In order to stop the practice of honor killings, advocates say all cultural norms and laws that enshrine women’s status as second-class citizens must be changed.

Additionally, experts say the problem is that the 2016 amendment, which set a mandatory minimum 25-year sentence for honor killings, still allows judges to decide whether a murder was “honor-based” or committed with another motive. In cases of murder motivated by reasons other than honor, judges can give lower sentences.

While the new law prohibits victims’ families from forgiving and pardoning perpetrators of honor killings — except in cases of death sentences — if a judge rules that the murder was committed for another reason, the victim’s families are, once again, able to pardon the killer. 

Relatives can also choose to pardon those who commit honor killings outside of court at any time and can drop the case against them.

In 2017, multiple perpetrators of honor killings successfully argued different motives and were then able to be pardoned by the victim’s family, according to the Aurat Foundation, a Pakistani NGO.

Still, the 2016 law was a crucial step in making long-term change, but a more holistic approach is needed to end the practice of honor killings in Pakistan and elsewhere in the world.

“What doesn't appear like progress to others out there, in Pakistan and in other countries that are facing this stuff, every bit of progress is real progress,” Hassan said. 

“To get the crime down is the ultimate goal, but that really requires a multi-pronged effort and [a] very, very important part of it is getting the law right and getting the government to be accountable for these girls — so that part at least we've accomplished,” Hassan continued.

But to truly put a stop to honor killings, Hassan and other activists say better law enforcement, training of police, shelters for women, and education efforts are needed.

VII. A Sign of Progress

“In order for things to really change, an honor crime case would have to go through the system all the way to the Supreme Court to see a difference,” Jatoi said.
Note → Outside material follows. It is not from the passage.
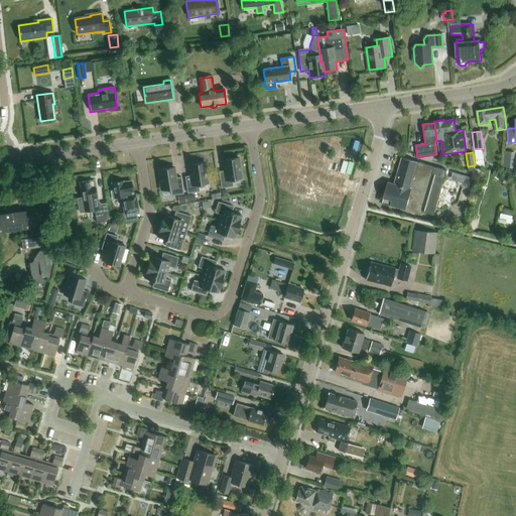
[(232,179),(241,178),(238,157),(223,159),(225,170),(219,171),(221,187),(233,186),(232,179)]
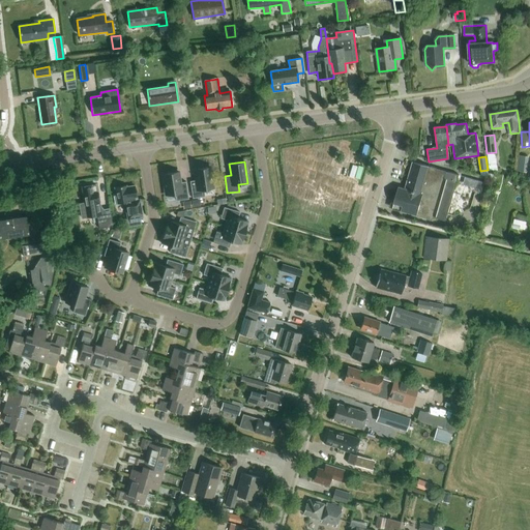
[(445,221),(459,175),(413,162),(406,188),(399,186),(392,208),(432,219),(434,215),(436,215),(435,217),(445,221)]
And there may be hope for that.

The Supreme Court recently agreed to consider the case of five girls believed to be victims of honor killings that took place in 2011. Jatoi said the case was finally taken up by the court after years of campaigning by rights activists on behalf of the girls — who were last seen alive, laughing and clapping as a young man dances, in a video made in 2010.
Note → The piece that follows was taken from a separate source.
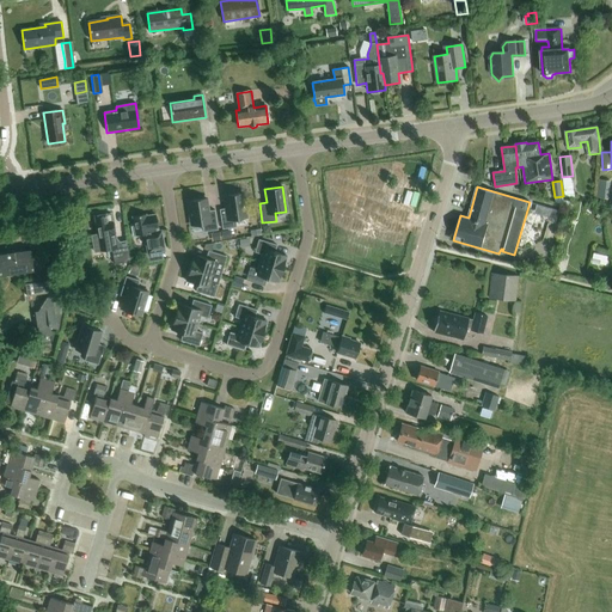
[(236,219),(246,218),(242,193),(225,195),(227,208),(220,209),(222,228),(237,227),(236,219)]
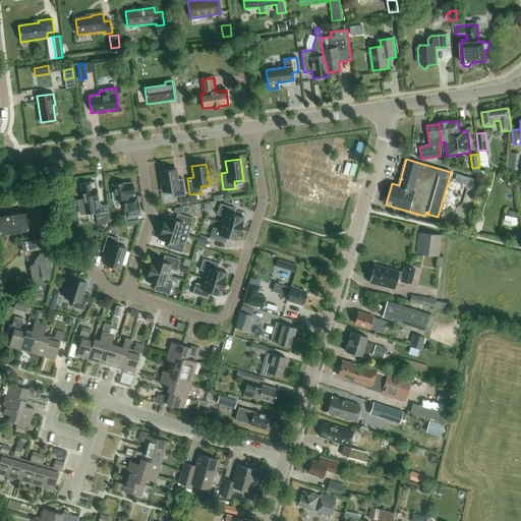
[(185,195),(183,178),(176,179),(175,168),(161,170),(164,192),(173,191),(174,197),(185,195)]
Though police only filed an official report of the honor killings last year — seven years after the girls’ alleged deaths — the Supreme Court ordered an investigation, according to Pakistan newspaper Dawn.

Jatoi said the decision of the Supreme Court to consider the case as one of honor killings itself is “a formal acceptance of the fact that girls were killed in the name of honor” and could be considered progress because of what it signals.

Global Citizen action taker Encarnacion remains hopeful. She said she believes more reported honor killings will lead to change.

“We women are strong, we can do so much,” she said. “Honor killings will not go in vain.”

As part of ongoing efforts to #LeveltheLaw around the world, Global Citizen will continue to support activists like Jatoi in Pakistan who are pushing for progress. And Global Citizens everywhere can keep using their voices to help drive change forward for girls, women, and a brighter future for all.